Instruction 1: Which hop3 commands appear as section headings in the hop3 addons documentation? List every one.
Instruction 2: How would you put the sentence "Detach a service from an application." from the hop3 addons documentation into Spanish?
Instruction 3: According to the hop3 addons documentation, what must be done to a service before it can be destroyed, unless --force is used?

What Happens: - Service connection details added as environment variables - Credentials stored encrypted in database - App must be restarted to use new variables


hop3 addons:detach

Detach a service from an application.

Usage:

hop3 addons:detach <service_name> --app <app_name> [--service-type <type>]

Example:

hop3 addons:detach myapp-db --app myapp

Notes: - Removes environment variables from app - Does not destroy the service itself - Credentials removed from app


hop3 addons:destroy ⚠️

DESTRUCTIVE - Destroy a service instance.

Usage:

hop3 addons:destroy <service_name> [--service-type <type>]

Warning:

WARNING: This will permanently delete all data in service 'myapp-db'!
Type the service name to confirm: myapp-db

What Gets Deleted: - All data in the service (database, cache, etc.) - All credentials across all apps - Service configuration

Notes: - Service must be detached from all apps first (or use --force) - Backups are NOT automatically created (use backup:create first)


hop3 addons:info

Get information about a service instance.

Source material:
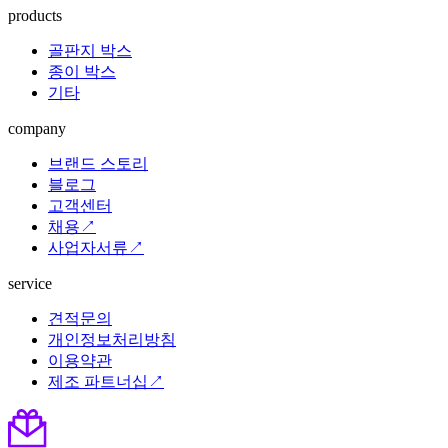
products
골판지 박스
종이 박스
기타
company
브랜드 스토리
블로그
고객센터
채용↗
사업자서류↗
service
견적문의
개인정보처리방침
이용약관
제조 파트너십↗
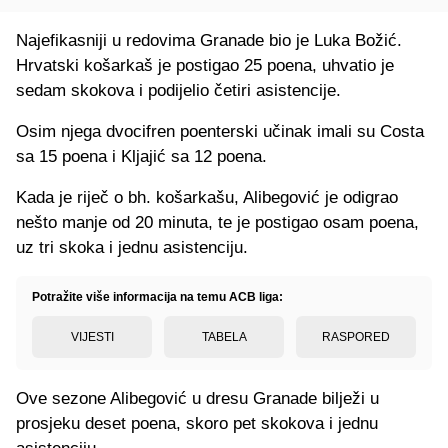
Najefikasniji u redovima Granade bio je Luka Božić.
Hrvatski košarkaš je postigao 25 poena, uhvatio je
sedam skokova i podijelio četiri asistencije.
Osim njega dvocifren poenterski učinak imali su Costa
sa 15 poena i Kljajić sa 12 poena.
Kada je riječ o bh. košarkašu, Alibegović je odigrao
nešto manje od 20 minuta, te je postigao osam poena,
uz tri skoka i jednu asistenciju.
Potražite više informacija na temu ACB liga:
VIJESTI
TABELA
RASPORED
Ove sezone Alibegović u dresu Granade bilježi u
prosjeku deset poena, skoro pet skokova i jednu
...
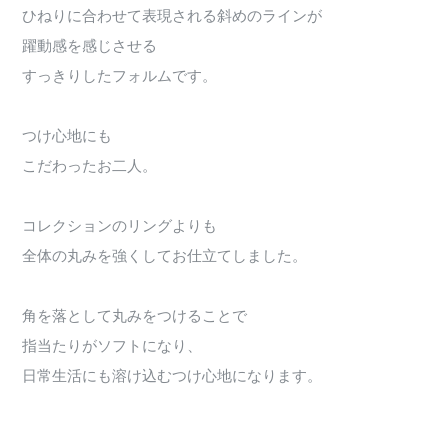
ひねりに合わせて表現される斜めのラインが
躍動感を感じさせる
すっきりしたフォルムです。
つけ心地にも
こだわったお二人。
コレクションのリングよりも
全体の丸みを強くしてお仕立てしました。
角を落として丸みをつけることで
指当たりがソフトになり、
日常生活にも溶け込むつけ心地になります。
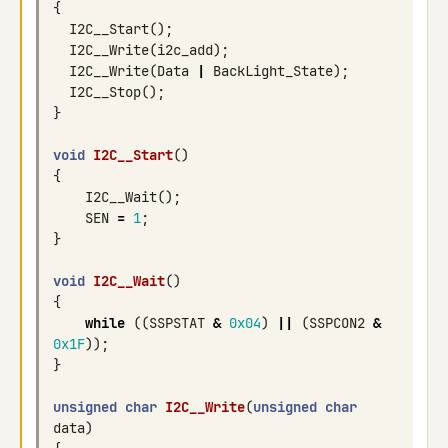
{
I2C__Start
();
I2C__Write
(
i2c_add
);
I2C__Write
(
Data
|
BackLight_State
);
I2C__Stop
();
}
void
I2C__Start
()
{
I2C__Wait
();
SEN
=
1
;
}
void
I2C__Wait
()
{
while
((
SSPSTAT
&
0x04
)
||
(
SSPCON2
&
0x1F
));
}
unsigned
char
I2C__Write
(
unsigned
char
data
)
* * *
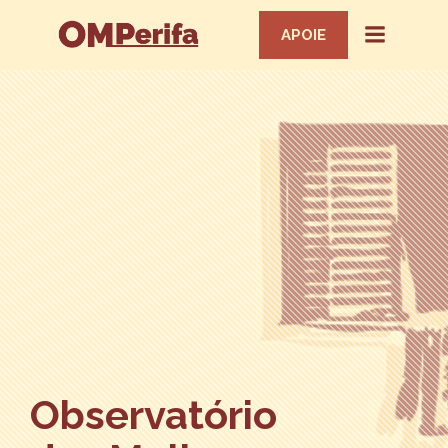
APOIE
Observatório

Exercise answer 1:
- hop3 addons:detach
- hop3 addons:destroy
- hop3 addons:info

Exercise answer 2: Desvincula un servicio de una aplicación.

Exercise answer 3: It must be detached from all apps first.